A recente cavalgada da inflação, puxada pelo preço dos alimentos, atinge mais os pobres, que gastam a maior parte do que recebem com comida e transportes, também pressionados pela gasolina e diesel. Como há mais gente recebendo bolsa que com emprego formal em 12 dos 27 estados, segundo compilação do Poder360 e estudo da FGV, os R$ 200 confiscados pela carestia fazem enorme diferença.
A situação é pior que a informada. Empregos com carteira são apenas 37,1 milhões, incluindo o trabalho doméstico, além dos 26 milhões por conta própria e 64,5 milhões à margem da população economicamente ativa.
Prisioneiros do passado
Tal conjugação de fatores de uma economia que pode ser considerada moderna apenas para a minoria mais bem paga e instruída, enquanto a maioria depende da ajuda pública para sua subsistência, transparece nas pesquisas de intenção de voto quase como um grito de socorro.

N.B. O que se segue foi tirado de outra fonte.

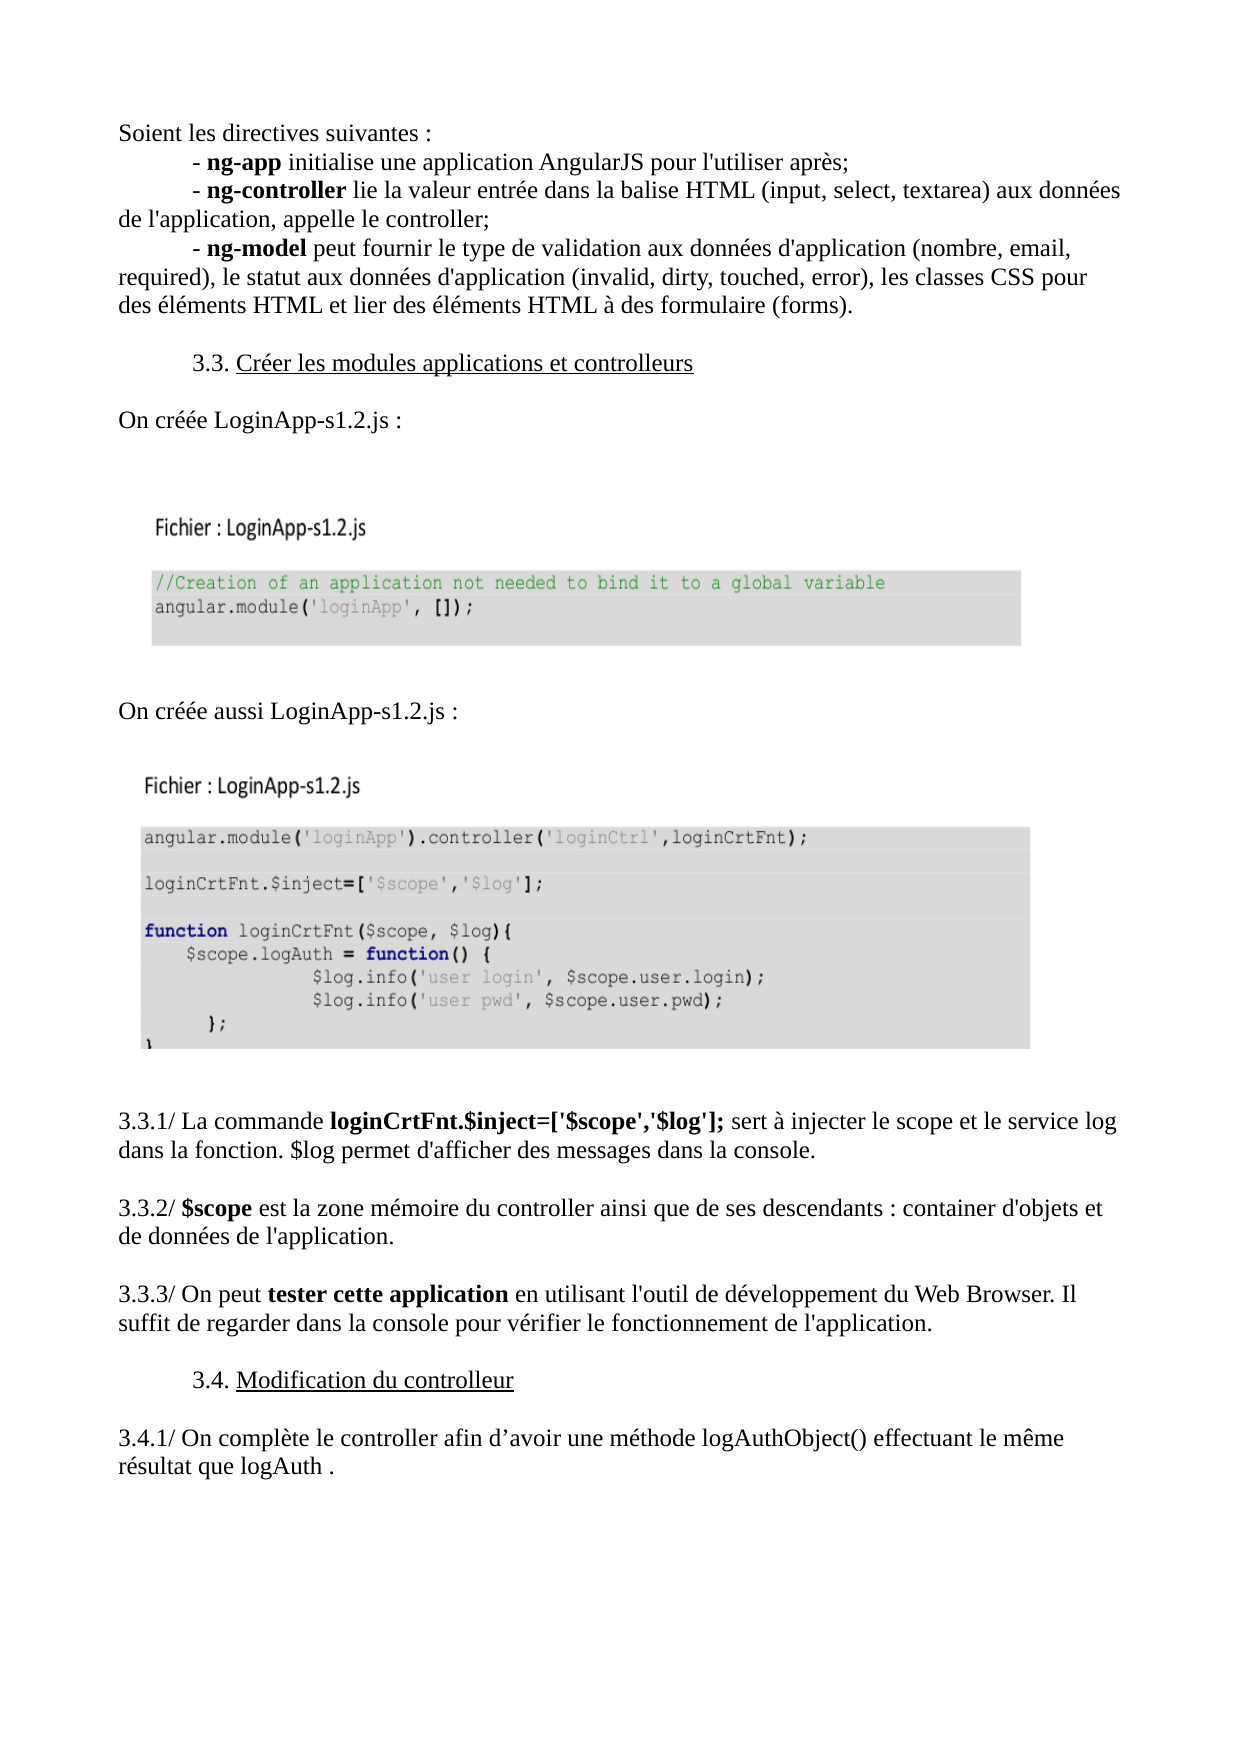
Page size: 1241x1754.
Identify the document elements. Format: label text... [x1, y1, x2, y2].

text Soient les directives suivantes : [118, 118, 1122, 147]
text 3.3. Créer les modules applications et controlleurs [118, 348, 1122, 377]
text On créée aussi LoginApp-s1.2.js : [118, 434, 1122, 725]
text 3.3.2/ $scope est la zone mémoire du controller ainsi que de ses descendants : container d'objets et de données de l'application. [118, 1193, 1122, 1250]
text 3.3.1/ La commande loginCrtFnt.$inject=['$scope','$log']; sert à injecter le scope et le service log dans la fonction. $log permet d'afficher des messages dans la console. [118, 1106, 1122, 1164]
text - ng-model peut fournir le type de validation aux données d'application (nombre, email, required), le statut aux données d'application (invalid, dirty, touched, error), les classes CSS pour des éléments HTML et lier des éléments HTML à des formulaire (forms). [118, 233, 1122, 319]
text - ng-app initialise une application AngularJS pour l'utiliser après; [118, 147, 1122, 176]
text 3.4. Modification du controlleur [118, 1365, 1122, 1394]
picture [104, 725, 1031, 1049]
text 3.4.1/ On complète le controller afin d’avoir une méthode logAuthObject() effectuant le même [118, 1423, 1122, 1451]
text résultat que logAuth . [118, 1451, 1122, 1480]
text On créée LoginApp-s1.2.js : [118, 406, 1122, 434]
text - ng-controller lie la valeur entrée dans la balise HTML (input, select, textarea) aux données de l'application, appelle le controller; [118, 176, 1122, 233]
text 3.3.3/ On peut tester cette application en utilisant l'outil de développement du Web Browser. Il suffit de regarder dans la console pour vérifier le fonctionnement de l'application. [118, 1279, 1122, 1336]
picture [116, 456, 1022, 697]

O traço eleitoral dos candidatos da tal terceira via repete o que se manifestará nas eleições de 2018: a sua dissociação absoluta dos anseios da maioria, ao se apegar a um modelo econômico que não mais conta com amplo apoio nas democracias ocidentais. Ou Joe Biden não estaria tentando mudar o "fundamentalismo de mercado", travado pela direita Republicana (que cunhou o termo) não por divergir de seu programa, mas do identitarismo da esquerda do Partido Democrata.
Esses fragmentos ajudam a entender a nossa encrenca. Nem Bolsonaro consegue indicar um rumo que não seja o fracassado populismo autoritário nem Lula parece informado de que não é com o mercado e o sindicalismo que se deve preocupar. É com a massa dos excluídos. Ela será atendida com crescimento gerador de empregos, movido a investimentos privados e públicos em infraestrutura e em tecnologia industrial. Nossos políticos continuam presos ao passado.